== Text extract ==
______
Three weeks ago, in a comedy attempt to climb onto my bike and start cycling (something I clearly need more practice at), I bashed my coccyx. It’s still sore, so I’ve taken an unnatural interest in the word. First, I learnt how to spell it*. Then I found out it is triangular and bears a striking resemblance to a cuckoo’s beak. Apparently. I can only assume no other bird has a triangular beak quite the same. The Greeks obviously had the best sounding word for cuckoo (kokkyx) and so there we have it. If you’re interested, the plural is coccyges.

* Robert smugly said I should have known this already, for playing Scrabble with. I smugly pointed out how wrong he was. That is, until I remembered about the blanks. Still, it would still be a rare feat.

Drizzle and Mizzle

Something about language, but not Italian this time! Though it did come up during in conversation with some friends from my Italian class 🙂

Drizzle and mizzle are an interesting pair of words.

They mean practically the same thing, depending on your interpretation of the words ‘fine’ and ‘small’. This from my Chambers dictionary:

  • Drizzle, vi to rain in fine drops n a small light rain
  • Mizzle, vi to rain in small drops n fine rain

And they sound the same.

You might think they come from the same place or that one was just made up as a variation of the other. But they’re not. They come from completely different roots.

  • Drizzle [Frequentative of ME dresen, from OE dreosan to fall; Gothic driusan]
  • Mizzle [Cf LGer miseln mist]

I’m not an expert in etymology, but I can see that drizzle comes from Old / Middle English meaning fall, whereas mizzle comes from Low German meaning mist. Very interesting, isn’t it?
______
== What the task asks ==
Can you repeat the part of the word-origins text between "Something about language, but" and "sound the same.", inclusive, swapping "Chambers" for "Oxford"?

== Collected material ==
______
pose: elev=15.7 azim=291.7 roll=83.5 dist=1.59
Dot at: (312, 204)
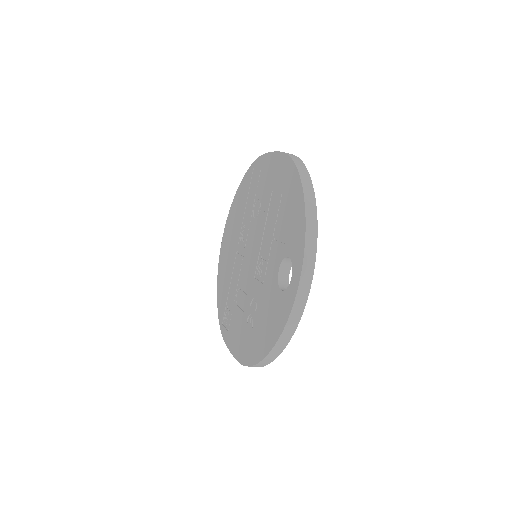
______
== Problem solution ==
Something about language, but not Italian this time! Though it did come up during in conversation with some friends from my Italian class 🙂

Drizzle and mizzle are an interesting pair of words.

They mean practically the same thing, depending on your interpretation of the words ‘fine’ and ‘small’. This from my Oxford dictionary:

  • Drizzle, vi to rain in fine drops n a small light rain
  • Mizzle, vi to rain in small drops n fine rain

And they sound the same.